WORK TO BE COMPLETED: After locating the line with "einfaches, zeitlich und" in the data that follows, return it and every later line exactly, up to and including the line with "besitzt, die in".

====

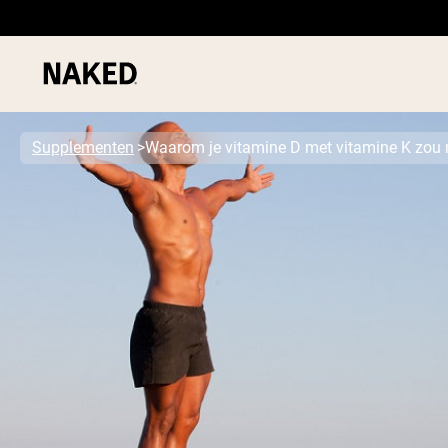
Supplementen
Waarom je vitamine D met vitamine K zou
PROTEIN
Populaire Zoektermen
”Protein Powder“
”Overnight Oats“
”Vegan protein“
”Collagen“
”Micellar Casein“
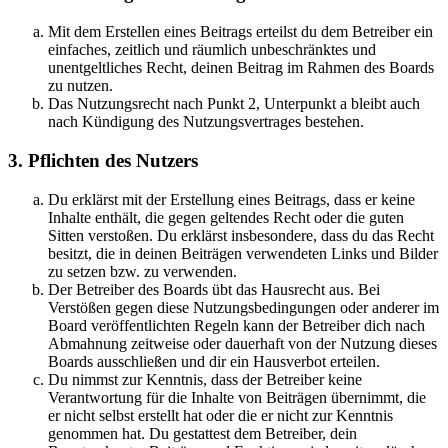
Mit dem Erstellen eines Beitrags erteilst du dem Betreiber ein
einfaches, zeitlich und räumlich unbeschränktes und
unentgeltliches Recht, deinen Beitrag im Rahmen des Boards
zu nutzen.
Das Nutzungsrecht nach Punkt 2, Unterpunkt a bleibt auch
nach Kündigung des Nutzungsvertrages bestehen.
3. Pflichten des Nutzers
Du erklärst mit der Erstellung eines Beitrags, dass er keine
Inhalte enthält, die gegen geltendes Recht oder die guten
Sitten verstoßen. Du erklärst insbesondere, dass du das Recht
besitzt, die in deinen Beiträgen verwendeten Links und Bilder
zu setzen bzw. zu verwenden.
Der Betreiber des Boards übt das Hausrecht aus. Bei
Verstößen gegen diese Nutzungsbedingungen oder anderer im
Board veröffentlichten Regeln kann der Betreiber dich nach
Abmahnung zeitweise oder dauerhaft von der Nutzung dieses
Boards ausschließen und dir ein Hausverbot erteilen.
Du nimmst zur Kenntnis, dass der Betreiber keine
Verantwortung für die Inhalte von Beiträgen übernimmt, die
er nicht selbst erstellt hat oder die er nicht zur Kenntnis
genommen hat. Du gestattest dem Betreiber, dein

====

TASK SOLUTION:
einfaches, zeitlich und räumlich unbeschränktes und
unentgeltliches Recht, deinen Beitrag im Rahmen des Boards
zu nutzen.
Das Nutzungsrecht nach Punkt 2, Unterpunkt a bleibt auch
nach Kündigung des Nutzungsvertrages bestehen.
3. Pflichten des Nutzers
Du erklärst mit der Erstellung eines Beitrags, dass er keine
Inhalte enthält, die gegen geltendes Recht oder die guten
Sitten verstoßen. Du erklärst insbesondere, dass du das Recht
besitzt, die in deinen Beiträgen verwendeten Links und Bilder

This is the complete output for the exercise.